**Task instructions:** Copy each line in the data that includes the word "pinky".

Structured pose outputs:

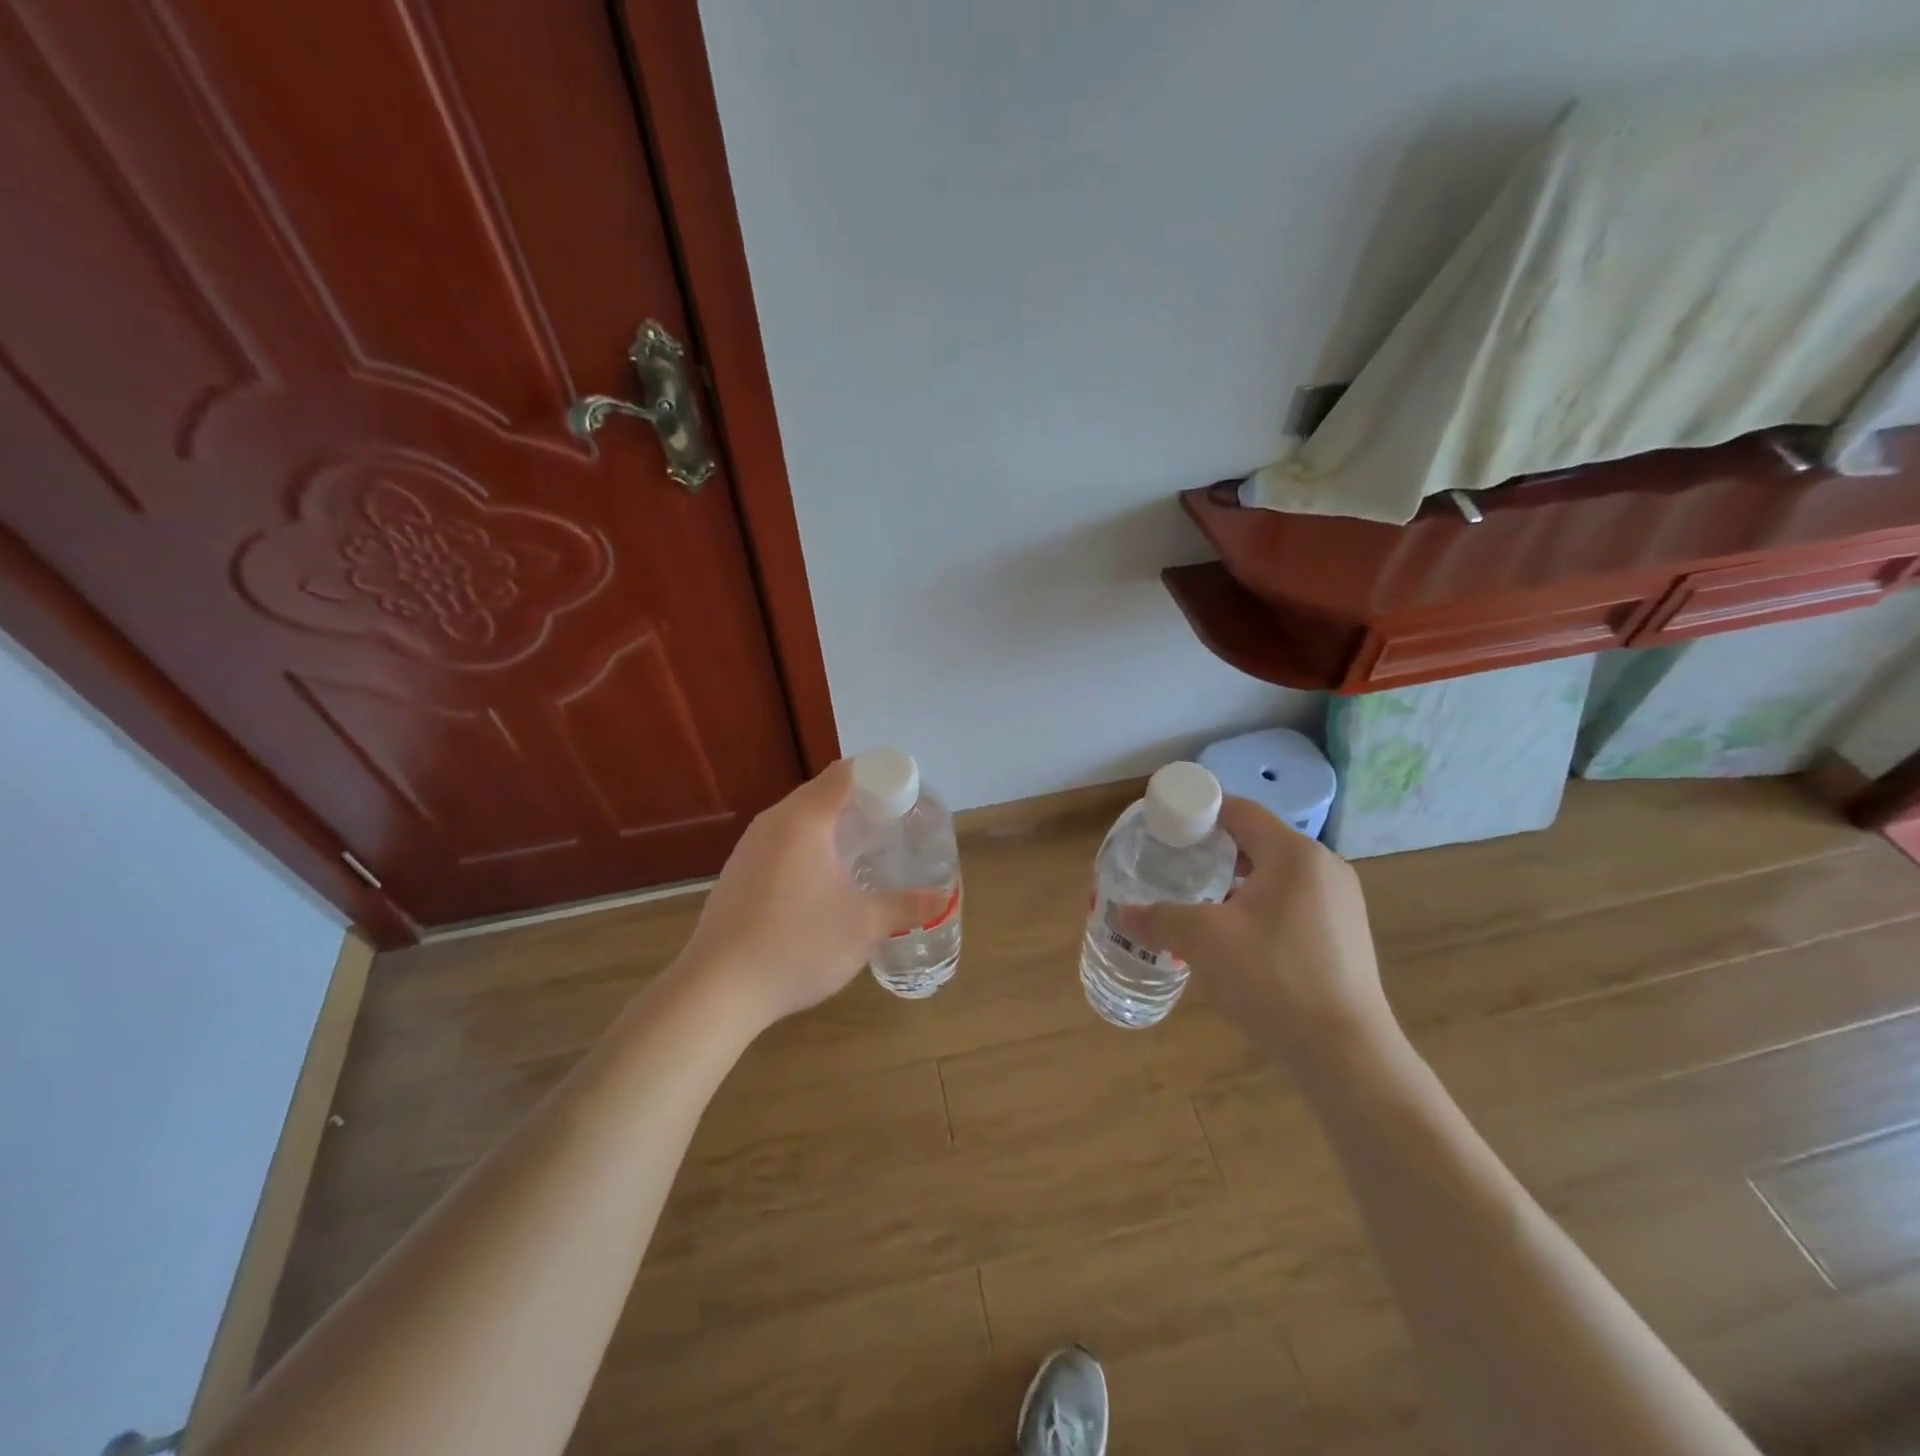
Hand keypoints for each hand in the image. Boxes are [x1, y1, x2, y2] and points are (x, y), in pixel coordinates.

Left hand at [678, 760, 948, 1030]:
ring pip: (800, 820)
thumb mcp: (863, 926)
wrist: (717, 989)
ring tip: (865, 854)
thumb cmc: (797, 944)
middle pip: (823, 793)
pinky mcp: (738, 874)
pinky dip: (810, 849)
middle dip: (862, 804)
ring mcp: (750, 848)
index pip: (847, 774)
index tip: (907, 798)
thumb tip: (942, 899)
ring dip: (834, 828)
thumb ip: (905, 906)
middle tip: (895, 827)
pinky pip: (782, 844)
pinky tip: (825, 884)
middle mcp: (773, 822)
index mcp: (805, 819)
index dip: (881, 778)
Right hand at [1115, 799, 1398, 1067]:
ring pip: (1275, 876)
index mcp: (1294, 853)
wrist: (1346, 1056)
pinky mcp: (1346, 937)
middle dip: (1212, 853)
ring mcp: (1341, 904)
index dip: (1198, 814)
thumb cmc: (1272, 979)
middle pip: (1256, 842)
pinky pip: (1292, 905)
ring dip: (1235, 885)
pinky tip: (1237, 943)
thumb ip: (1160, 918)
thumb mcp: (1203, 942)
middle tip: (1175, 871)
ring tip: (1200, 908)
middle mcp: (1323, 868)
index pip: (1239, 810)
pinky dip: (1259, 910)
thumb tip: (1124, 913)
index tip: (1164, 831)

**Task solution:**
pinky mcp: (738, 874)
pinky dip: (810, 849)
pinky pip: (782, 844)
pinky tip: (825, 884)
pinky mcp: (1346, 937)
pinky pip: (1292, 905)
pinky tip: (1237, 943)
pinky dip: (1259, 910)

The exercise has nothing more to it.